And reliable sources have in the strictest confidence informed me that these highly disgruntled and violently angry dissidents that have witnessed many of their closest friends or colleagues at the behest of those running Caribbean Airlines mercilessly and quite dishonestly gunned down by the police and security services on the streets of Port of Spain or elsewhere across the island are definitely not in any mood for compromise. An eye for an eye is what they’re categorically after and anyway at all in which they can inflict the maximum harm and humiliation possible on Caribbean Airlines that they’re after they’ll unhesitatingly use it, and that I’m afraid does include resorting to mass murder on Caribbean Airlines flights if deemed to be necessary.

As a matter of principle I would never have flown with Caribbean Airlines anyway and in the light of what I’ve uncovered about this company have prudently counselled relatives, friends, colleagues and students of mine with Caribbean links not to do so either, and happily because they know I’m not an alarmist they’ve all decided to heed my advice; everyone else will just have to make their own choices.
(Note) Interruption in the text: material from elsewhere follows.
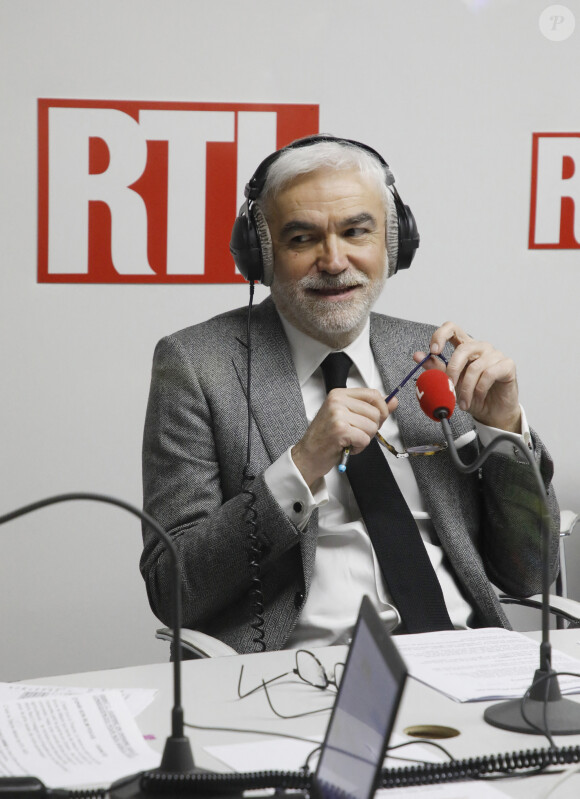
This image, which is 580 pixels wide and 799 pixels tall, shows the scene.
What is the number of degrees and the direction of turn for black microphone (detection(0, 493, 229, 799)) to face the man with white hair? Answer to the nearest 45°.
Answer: approximately 90° to its right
But whichever way one looks at it it’s none the less a terrible indictment of the government of Trinidad compounded by gross Caribbean mismanagement to boot, since Caribbean Airlines or whatever regionally owned and operated airline carriers there are or might well be in the future ought really to be pulling out all the stops and literally flying the flag for the Caribbean and its people, showcasing them at their very best and doing everything in their power to highlight, advertise, encourage, promote and reinforce everything that’s positive about the region and the many constructive things, other than just being an ideal location for outstanding vacations, that they have to offer; not betray and disgrace them in the manner that Caribbean Airlines and Air Jamaica have clearly done.

Regrettably Air Jamaica and now Caribbean Airlines have together tarnished though hopefully not irreparably ruined a lot of this positivity. That’s why it’s absolutely crucial that Caribbean Airlines be independently investigated from top to bottom, its crooked management along with corrupt Trinidadian lawmakers mixed up in its criminality be indicted, tried and if found guilty be imprisoned for the rest of their natural lives and those guilty of murder, bearing in mind that Trinidad still has the death penalty, be hanged.

Finally that an independent Caribbean Commission with far reaching powers of investigation and regulation and fully representative of all the Caricom states be set up to licence, monitor and regulate all airline carriers, domestic as well as foreign owned ones, within Caricom and to have the authority to suspend or remove their licences completely to operate inside Caricom if the Commission’s regulations are contravened in any way. Only then will the Caribbean public have cause to trust the airlines that service their region and be justly proud of the regional ones that do.